Misinformation about health insurance can lead to confusion. Myths can lead to wrong decisions, so it is important to dispel them to make informed choices. Below, we debunk six of the most common myths about health insurance.
Myth 1: You only need health insurance if you are ill
Health insurance is not only for people who are ill or require constant treatment. One of its most significant benefits is prevention. Many policies include preventive programmes such as regular check-ups or diagnostic tests so that specialists can detect illnesses before they become serious problems. Health insurance allows you to access preventive consultations and maintain a healthy lifestyle.
Myth 2: Taking out insurance through an agent means an increase in cost
The fees of insurance mediators, such as Dylsi, are paid by the insurerance companies, not by the client. Quite the contrary: many times, due to their volume of business with the insurance company, specialist agents like Dylsi negotiate special conditions and offer lower prices and promotions that are only available with us and not on the web or other channels.
Myth 3: Private health insurance is too expensive.
There are affordable options available to suit different budgets. Many insurers, such as AXA, offer flexible plans that allow you to adjust the cost of your premium according to your needs and the level of coverage you choose. There are policies with different levels of coverage ranging from primary care to more complex treatments. Ask us; at Dylsi, we are experts. We can explain the existing options to you, and together, we will find out which one suits your needs in terms of price and coverage. In addition, you can access special promotions at reduced prices.

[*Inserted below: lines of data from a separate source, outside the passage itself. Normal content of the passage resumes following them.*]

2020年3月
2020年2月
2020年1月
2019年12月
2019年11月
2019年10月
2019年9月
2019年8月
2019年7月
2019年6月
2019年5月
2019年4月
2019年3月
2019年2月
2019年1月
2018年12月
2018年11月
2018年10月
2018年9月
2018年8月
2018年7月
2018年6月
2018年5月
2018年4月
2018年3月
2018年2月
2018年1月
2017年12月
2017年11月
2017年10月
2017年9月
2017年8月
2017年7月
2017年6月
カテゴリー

Myth 4: I will no longer be able to go to my trusted doctors, only to those on the insurance’s medical directory
AXA’s medical directory is very extensive, with more than 44,000 medical services throughout Spain. Usually, when a client changes insurers and takes out health insurance with us, we help them check that their regular doctors are available with AXA. And in case they are not and the client does not want to change specialists, there are health insurance policies with reimbursement modalities that allow you to consult any doctor, even outside the medical directory, and then request reimbursement of the expenses. In the case of AXA, for example, some policies such as Optima Plus include the option of reimbursement of up to a percentage of the total cost if you decide to go to a doctor outside of their agreed condition. This modality offers you the flexibility to choose, while maintaining the assurance that a part of the costs will be covered by your insurance.
Myth 5: Insurance won’t accept me if I have pre-existing conditions
Many clients think insurance will not cover or accept them if they have pre-existing conditions. However, this is only sometimes the case. It depends on the type of pathology, treatments required, and other factors specific to each person. Therefore, Dylsi recommends that all patients apply for insurance and explain the details to the insurer to find out the insurance conditions. In many cases, it will be possible to take out insurance, although there may be some conditions limiting the risk.

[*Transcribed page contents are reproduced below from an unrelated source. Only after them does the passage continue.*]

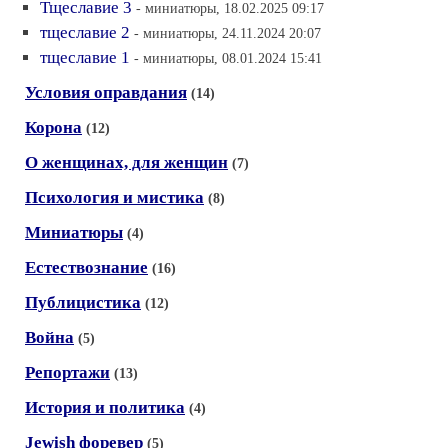
Тщеславие 3
- миниатюры, 18.02.2025 09:17
тщеславие 2
- миниатюры, 24.11.2024 20:07
тщеславие 1
- миниатюры, 08.01.2024 15:41
Условия оправдания
(14)
Корона
(12)
О женщинах, для женщин
(7)
Психология и мистика
(8)
Миниатюры
(4)
Естествознание
(16)
Публицистика
(12)
Война
(5)
Репортажи
(13)
История и политика
(4)
Jewish форевер
(5)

In any case, informing the insurance company about all illnesses is essential when taking out health insurance. Some clients do not disclose everything, thinking that, as no coverage is required for that illness, there is no need to declare it. This mistake can lead to policy cancellations or even legal disputes with the insurance company. Remember that the declaration of pre-existing conditions based on the questionnaire provided by the insurance company is a contractual obligation, not an option.
Myth 6: I will have to pay for consultations and treatments upfront
Usually, insured persons go to specialists included in the medical directory or to contracted professionals. In these cases, upfront payment is not required, as these providers have agreements with the insurer. For the patient, this means they only have to use their insurance card, and the invoicing is done directly between the health centre and AXA, avoiding having to pay money upfront and making the process very convenient.